Vanderbilt's Obstetric staff continues to pursue advances in technology to provide an improvement in outcome for mother and baby. In 1990, the Maternal Fetal Medicine Division recruited Dr. Joseph Bruner to Vanderbilt Medical Center in order for him to develop a fetal surgery program. In-utero surgery of the unborn was becoming technologically feasible and a number of birth defects were amenable to surgical correction while the fetus remained in its mother's uterus. Fetal surgery was becoming an exciting prospect. Within seven years, Dr. Bruner and Pediatric Neurosurgeon, Dr. Noel Tulipan, performed the first in-utero surgical repair of fetal spina-bifida (open spine defect). This historic event was followed by 178 fetal surgical repairs of spina-bifida at Vanderbilt Medical Center resulting in the publication of several landmark scientific publications pointing to some improvement in outcome for the newborn. The National Institutes of Medicine is now funding and sponsoring a randomized research project along with two other major teaching centers, to ascertain the evidence based scientific value of such a procedure based on rigid research criteria. This study is now in progress.
Dr. Bruner also directs a Fetal Diagnostic and Procedure section of our Maternal Fetal Medicine Division that concentrates its resources in the diagnosis and treatment of babies with other serious birth defects. Other more recent advances introduced to Vanderbilt Medical Center and middle Tennessee include; pulse oximetry technology which directly measures oxygenation of the fetus during labor, thereby avoiding numerous unnecessary Cesarean Sections; centralized management of pregnant women infected with the human immunosuppressive virus (HIV) and delivering 130 babies not infected with the AIDS virus during the past 5 years; one of the first Certified Nurse Midwife programs in the area delivering approximately 40 babies each month at Vanderbilt.
With an increasing need for physicians and nurses to be educated and updated on a regular basis on the many new obstetric technological advances as well as research providing information on how best to care for the many complicating factors surrounding pregnancy, Vanderbilt's Division of Maternal Fetal Medicine began in 1975 a yearly two day seminar called the High Risk Obstetric Conference. The conference, held on the Vanderbilt Medical Center campus each December, has become the longest running as well as the most attended post graduate Obstetric course in America. This year marks our 30th year and will have over 500 doctors and nurses from all parts of Tennessee and the south east. The annual High Risk Obstetric Conference has played a significant role in continuously improving the care Tennessee doctors and nurses provide for their pregnant patients as well as improving overall outcomes.

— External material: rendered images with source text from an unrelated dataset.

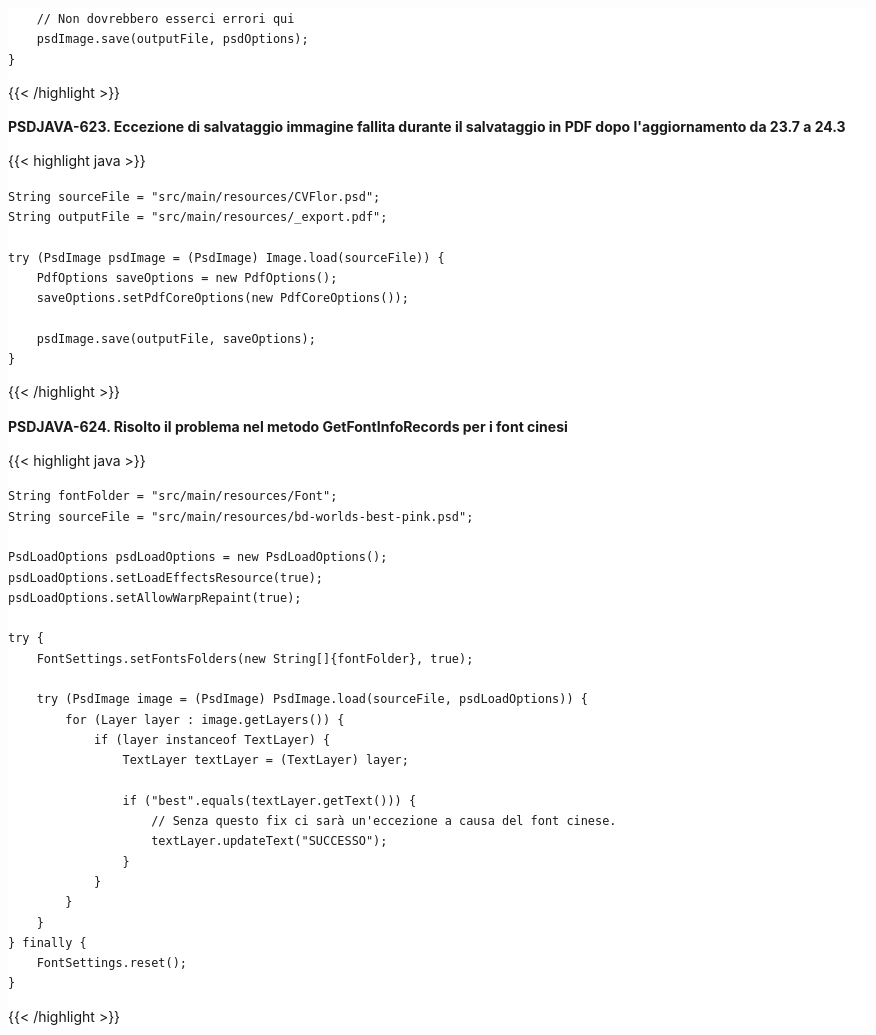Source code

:         // Non dovrebbero esserci errori qui
        psdImage.save(outputFile, psdOptions);
    }

{{< /highlight >}}

**PSDJAVA-623. Eccezione di salvataggio immagine fallita durante il salvataggio in PDF dopo l'aggiornamento da 23.7 a 24.3**

{{< highlight java >}}

    String sourceFile = "src/main/resources/CVFlor.psd";
    String outputFile = "src/main/resources/_export.pdf";

    try (PsdImage psdImage = (PsdImage) Image.load(sourceFile)) {
        PdfOptions saveOptions = new PdfOptions();
        saveOptions.setPdfCoreOptions(new PdfCoreOptions());

        psdImage.save(outputFile, saveOptions);
    }

{{< /highlight >}}

**PSDJAVA-624. Risolto il problema nel metodo GetFontInfoRecords per i font cinesi**

{{< highlight java >}}

    String fontFolder = "src/main/resources/Font";
    String sourceFile = "src/main/resources/bd-worlds-best-pink.psd";

    PsdLoadOptions psdLoadOptions = new PsdLoadOptions();
    psdLoadOptions.setLoadEffectsResource(true);
    psdLoadOptions.setAllowWarpRepaint(true);

    try {
        FontSettings.setFontsFolders(new String[]{fontFolder}, true);

        try (PsdImage image = (PsdImage) PsdImage.load(sourceFile, psdLoadOptions)) {
            for (Layer layer : image.getLayers()) {
                if (layer instanceof TextLayer) {
                    TextLayer textLayer = (TextLayer) layer;

                    if ("best".equals(textLayer.getText())) {
                        // Senza questo fix ci sarà un'eccezione a causa del font cinese.
                        textLayer.updateText("SUCCESSO");
                    }
                }
            }
        }
    } finally {
        FontSettings.reset();
    }

{{< /highlight >}}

Helping usher in the era of modern obstetrics at Vanderbilt and middle Tennessee has been hard work but also extremely rewarding. Bringing about change in any field is difficult, and introducing modern technology into Obstetrics was no exception. As a result of hard and dedicated work by many doctors and nurses involved in obstetric care, Vanderbilt's Department of Obstetrics and Gynecology has been named in the top 20 best Departments in America for the past five years.
Modern obstetrics has improved the lives of countless mothers and babies over the past 32 years. I am confident that in the future, the staff at Vanderbilt Medical Center will continue to combine modern technology with a humane, family oriented approach to childbirth in an attempt to bring and maintain excellence and safety to the process of giving birth.